Всего через неделю этого подобия рециркуляции океан стал желто-коричневым, и Миллер проанализировал его содержание. Как предсказал Холдейн, он стал бульоном из органических соединений, включая не менее чем семь аминокислот, непременных строительных блоков белков. Среди этих семи были три – глицин, аспарагиновая кислота и аланин – из списка 20, обнаруженных в живых существах. Более поздние эксперименты по этой теме, но с заменой углекислого или угарного газа на метан, достигли похожих результатов. Мы можем сделать разумный вывод, что биологически важные маленькие молекулы, включая аминокислоты, сахара и, в немалой степени, стандартные блоки ДНК и РНК, способны самопроизвольно образовываться при лабораторном моделировании различных версий первобытной Земли Опарина/Холдейна.
До Опарина и Холдейна мыслители, рассуждающие о происхождении жизни, предполагали, что первые организмы должны были являться какой-либо разновидностью растений, возможно, зеленых бактерии. Люди привыкли к идее, что жизнь зависит от фотосинтеза, производства органических соединений, запускаемого солнечным светом, сопровождаемого выделением кислорода. Опарин и Холдейн со своей восстановительной атмосферой подумали о том, что растения вышли на сцену позже. Ранняя жизнь возникла в море существовавших ранее органических соединений. Для еды был бульон, и не было потребности в фотосинтезе – по крайней мере, пока бульон не закончился.

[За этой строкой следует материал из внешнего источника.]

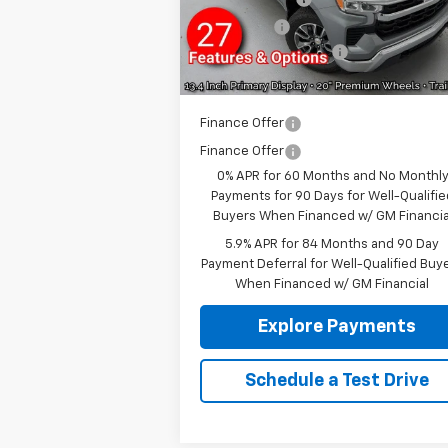
Ext.
In Stock
Bonus Cash
-
Documentation fee:
+
Reymore Price:
$50
Finance Offer
Finance Offer
0% APR for 60 Months and No Monthl
Payments for 90 Days for Well-Qualifie
Buyers When Financed w/ GM Financia
5.9% APR for 84 Months and 90 Day
Payment Deferral for Well-Qualified Buy
When Financed w/ GM Financial
Explore Payments
Schedule a Test Drive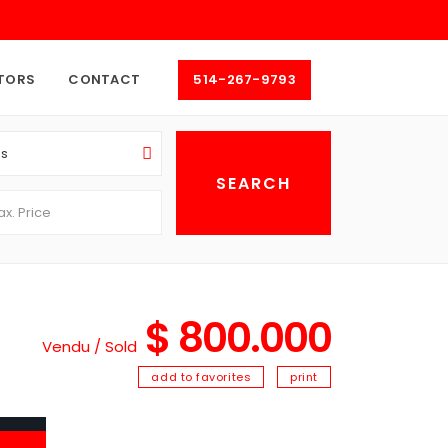
TORS
CONTACT
514-267-9793
as
$ 800.000
Vendu / Sold
add to favorites
print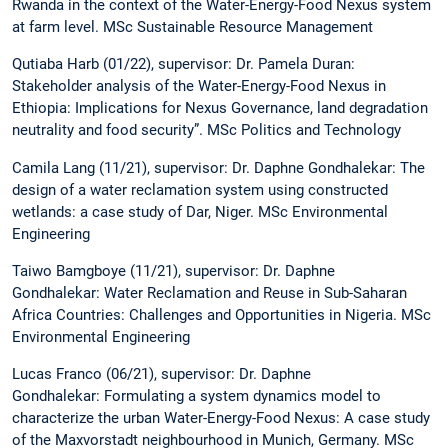
Rwanda in the context of the Water-Energy-Food Nexus system
at farm level. MSc Sustainable Resource Management
Qutiaba Harb (01/22), supervisor: Dr. Pamela Duran:
Stakeholder analysis of the Water-Energy-Food Nexus in
Ethiopia: Implications for Nexus Governance, land degradation
neutrality and food security”. MSc Politics and Technology
Camila Lang (11/21), supervisor: Dr. Daphne Gondhalekar: The
design of a water reclamation system using constructed
wetlands: a case study of Dar, Niger. MSc Environmental
Engineering
Taiwo Bamgboye (11/21), supervisor: Dr. Daphne
Gondhalekar: Water Reclamation and Reuse in Sub-Saharan
Africa Countries: Challenges and Opportunities in Nigeria. MSc
Environmental Engineering
Lucas Franco (06/21), supervisor: Dr. Daphne
Gondhalekar: Formulating a system dynamics model to
characterize the urban Water-Energy-Food Nexus: A case study
of the Maxvorstadt neighbourhood in Munich, Germany. MSc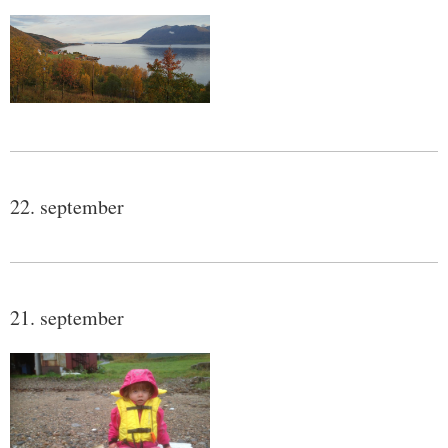
22. september
21. september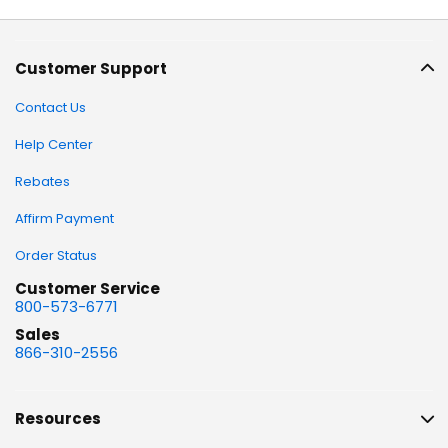
Customer Support
Contact Us
Help Center
Rebates
Affirm Payment
Order Status
Customer Service
800-573-6771
Sales
866-310-2556
Resources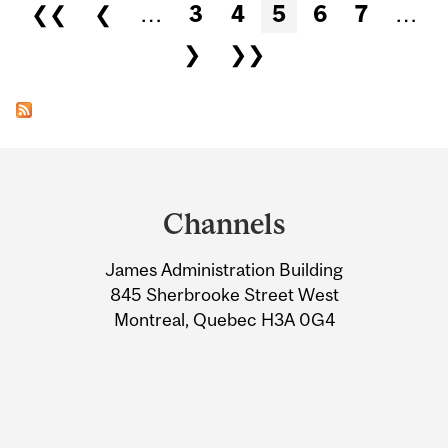
Pages
❮❮
❮
…
3
4
5
6
7
…
❯
❯❯
Department
and
Channels
University
James Administration Building
Information
845 Sherbrooke Street West
Montreal, Quebec H3A 0G4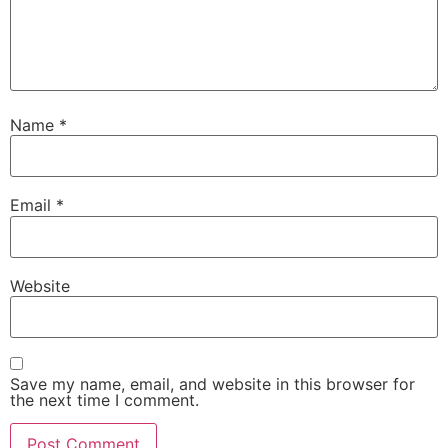
Name
*
Email
*
Website
Save my name, email, and website in this browser for
the next time I comment.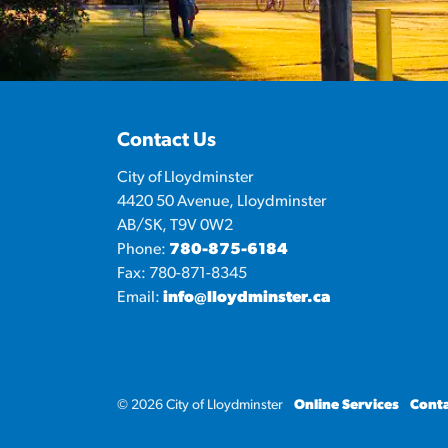
Contact Us
City of Lloydminster
4420 50 Avenue, Lloydminster
AB/SK, T9V 0W2
Phone:
780-875-6184
Fax: 780-871-8345
Email:
info@lloydminster.ca
© 2026 City of Lloydminster
Online Services
Conta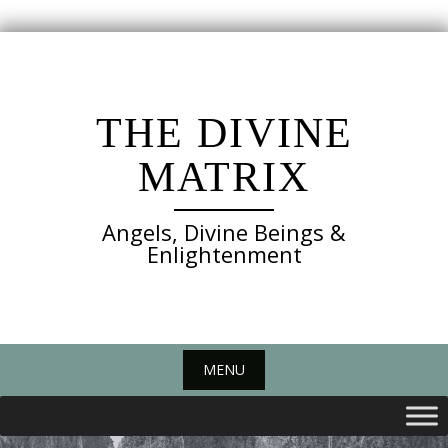
Skip
to
content
THE DIVINE
MATRIX
Angels, Divine Beings &
Enlightenment
MENU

Для Опарина жизненно важным шагом было возникновение первой клетки. И, разумеется, у клеток, как и организмов, есть важное свойство: они никогда не возникают самопроизвольно, а всегда от других клеток. Было простительно отождествлять с появлением жизни возникновение первой «клетки» (метаболизатора), а не первого «гена» (репликатора), как буду делать я. Среди более современных теоретиков с тем же уклоном выдающийся теоретический физик Фримен Дайсон (Freeman Dyson) осознавал и отстаивал это. Большинство современных теоретиков, включая Лесли Оргела (Leslie Orgel) в Калифорнии, Манфреда Эйгена (Manfred Eigen) и его коллег в Германии, и Грэма Кэрнс-Смита в Шотландии – более одинокие индивидуалисты, но это ни в коем случае не перечеркивает первостепенное значение самокопирования, и хронологически, и в отношении его центральности: по- моему, это справедливо.
На что была бы похожа наследственность без клетки? Разве это не проблема курицы-и-яйца? Конечно, да, если мы соглашаемся с тем, что для наследственности требуется ДНК, ДНК не может быть реплицирована без многочисленных вспомогательных молекул, включая белки, которые могут быть созданы только с помощью закодированной информации ДНК. Но только из того, что ДНК – основная самореплицирующая молекула, которую мы знаем, не следует, что она является единственной, которую можно себе представить, или единственной, которая когда-либо существовала в природе. Грэм Кэрнс-Смит аргументировано доказал, что первоначальные репликаторы были неорганическими минеральными кристаллами, с более поздней узурпацией ДНК, вступившей в главную роль, когда жизнь эволюционировала до пункта, где такой переход под генетический контроль стал возможным. Я не буду приводить здесь его доводы, частично потому что я уже сделал свою лучшую попытку в «Слепом часовщике», но также и по более веской причине. Кэрнс-Смит приводит наиболее ясные из прочитанных мною доводов, что самовоспроизведение имело первостепенное значение, и ДНК должна была иметь какого-либо предшественника, природа которого неизвестна, с оговоркой, что тот демонстрировал истинную наследственность. Я считаю позором, что эта неопровержимая часть его аргументов стала связанной в общественном сознании с его более спорными и спекулятивными доводами в пользу минеральных кристаллов в качестве предшественников.